The public part of the inquiry into the death of David ‘Rocky’ Bennett began this week. Rocky Bennett, a 38-year-old Black man, was certified dead in the early hours of Saturday 31 October 1998. He had been a detained patient in the Norvic Clinic, an NHS medium secure unit in Norwich, for three years.
His death followed an incident involving the use of restraint. The inquest opened on 3 May 2001 and returned a verdict of ‘Accidental Death aggravated by Neglect’ on 17 May 2001. Following the inquest, HM Coroner for Norfolk made six searching recommendations with an emphasis on the need for national standards on restraint in psychiatric hospitals, and for staff to be pro-active in dealing with incidents of racist behaviour by and against patients.
Following the inquest, the family of Mr. Bennett, their lawyers and the campaigning group ‘Inquest’ called on the government to consider holding a public inquiry into Mr. Bennett’s death. Instead, the Minister agreed to an extended form of the usual inquiry that follows a death in psychiatric detention, with a public element looking at the national lessons to be learnt.

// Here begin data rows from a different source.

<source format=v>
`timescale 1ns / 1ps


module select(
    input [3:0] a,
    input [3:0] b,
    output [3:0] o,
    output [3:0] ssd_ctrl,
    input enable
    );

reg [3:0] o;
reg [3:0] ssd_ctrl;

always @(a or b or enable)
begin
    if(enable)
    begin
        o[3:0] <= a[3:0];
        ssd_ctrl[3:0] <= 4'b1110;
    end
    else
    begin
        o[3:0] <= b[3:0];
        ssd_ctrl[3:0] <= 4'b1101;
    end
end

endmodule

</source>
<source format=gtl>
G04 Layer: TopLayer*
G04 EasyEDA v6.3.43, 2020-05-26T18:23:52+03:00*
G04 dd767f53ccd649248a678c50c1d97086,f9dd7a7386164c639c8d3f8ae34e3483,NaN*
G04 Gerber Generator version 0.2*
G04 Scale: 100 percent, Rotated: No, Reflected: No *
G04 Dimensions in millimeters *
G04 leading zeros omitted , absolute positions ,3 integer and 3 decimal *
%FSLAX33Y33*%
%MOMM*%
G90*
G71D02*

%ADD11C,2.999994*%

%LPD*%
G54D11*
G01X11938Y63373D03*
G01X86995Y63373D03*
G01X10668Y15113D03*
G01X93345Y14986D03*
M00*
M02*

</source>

Helen Shaw, co-director of Inquest, said: ‘We have welcomed this inquiry although it falls short of a full public inquiry. This is a case that raises significant questions about the treatment of black people in psychiatric custody, institutional racism within the NHS and the dangers of restraint. We are pleased that members of the panel conducting the inquiry include Dr Richard Stone, advisor to the Lawrence Inquiry and Professor Sashidharan, a consultant psychiatrist and leading expert in mental health issues and the black and minority ethnic communities. We hope that this inquiry will result in significant and lasting change.’

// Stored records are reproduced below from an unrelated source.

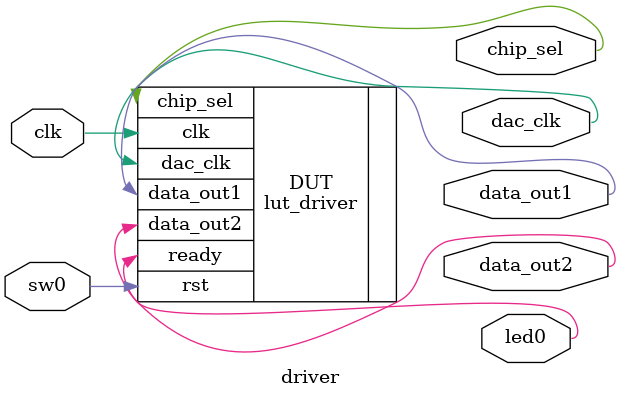
<source format=v>

`timescale 1ns / 1ps


module driver(
    input  clk,
    input  sw0,
    output  dac_clk,
    output  chip_sel,
    output  data_out1,
    output  data_out2,
    output led0
    );
    
    lut_driver DUT      (.clk(clk), 
                         .rst(sw0), 
                         .dac_clk(dac_clk), 
                         .chip_sel(chip_sel), 
                         .data_out1(data_out1), 
                         .data_out2(data_out2), 
                         .ready(led0)
                         );
endmodule

</source>
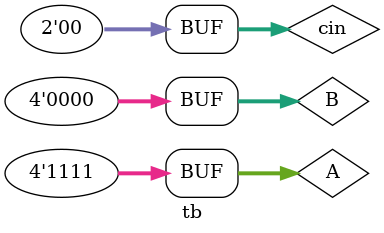
<source format=sv>
module tb;
  reg [3:0]A;
  reg [3:0]B;
  reg [1:0]cin;
  wire [3:0]carry;
  wire [3:0]sum;
  fourbitripplecarryadder a0(A,B,cin,sum,carry);
  initial
    begin
      A<=4'b1111;
      B<=4'b0000;
      cin<=1'b0;
    end
  initial
    begin
    $dumpfile("fourbitripplecarryadder.vcd");
  $dumpvars(0,tb);
      $monitor(" A=%b B=%b cin=%b Sum=%b carry=%b ",A,B,cin,sum,carry[3]);
      // carry[3] since last carry is the one supposed to be in the output
  end
endmodule
</source>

The issues which Inquest will be raising, when it presents evidence to the inquiry on 1 April, will be:
- ‘institutional racism’ within the NHS;
- the failure of the NHS to learn from previous deaths following the use of control and restraint and the failure of government to ensure cross communication across different custodial settings;
- the lack of central collection of information on deaths of detained patients and monitoring of the issues arising from inquests;
- over-diagnosis of severe mental illness in Black people with mental health problems;
- the poor treatment of bereaved families following a death.
Inquest has drawn national and international attention to the disproportionate number of deaths of black people in custody following the use of force or gross medical neglect. There have been detailed coroners’ recommendations on the use of restraint and the dangers of positional asphyxia following deaths in police and prison custody. Despite urging from ourselves and the MPs concerned in Mr Bennett’s case soon after his death, no formal mechanism has been established to ensure that the dangers of restraint are being learnt in all relevant forums and government departments. There is a complex and controversial scientific debate about deaths following restraint and yet it continues to be routinely used in many settings (psychiatric, social services and educational) without due regard to the potential dangers.
One of the ways in which bereaved families can find comfort and move on from such a tragedy is if they believe, despite the horrific nature of the particular circumstances of the death, that some positive changes will be made for the future. The death of David Bennett could provide an opportunity to precipitate root and branch change in the treatment of all people with mental health problems and in particular address the specific needs of Black patients.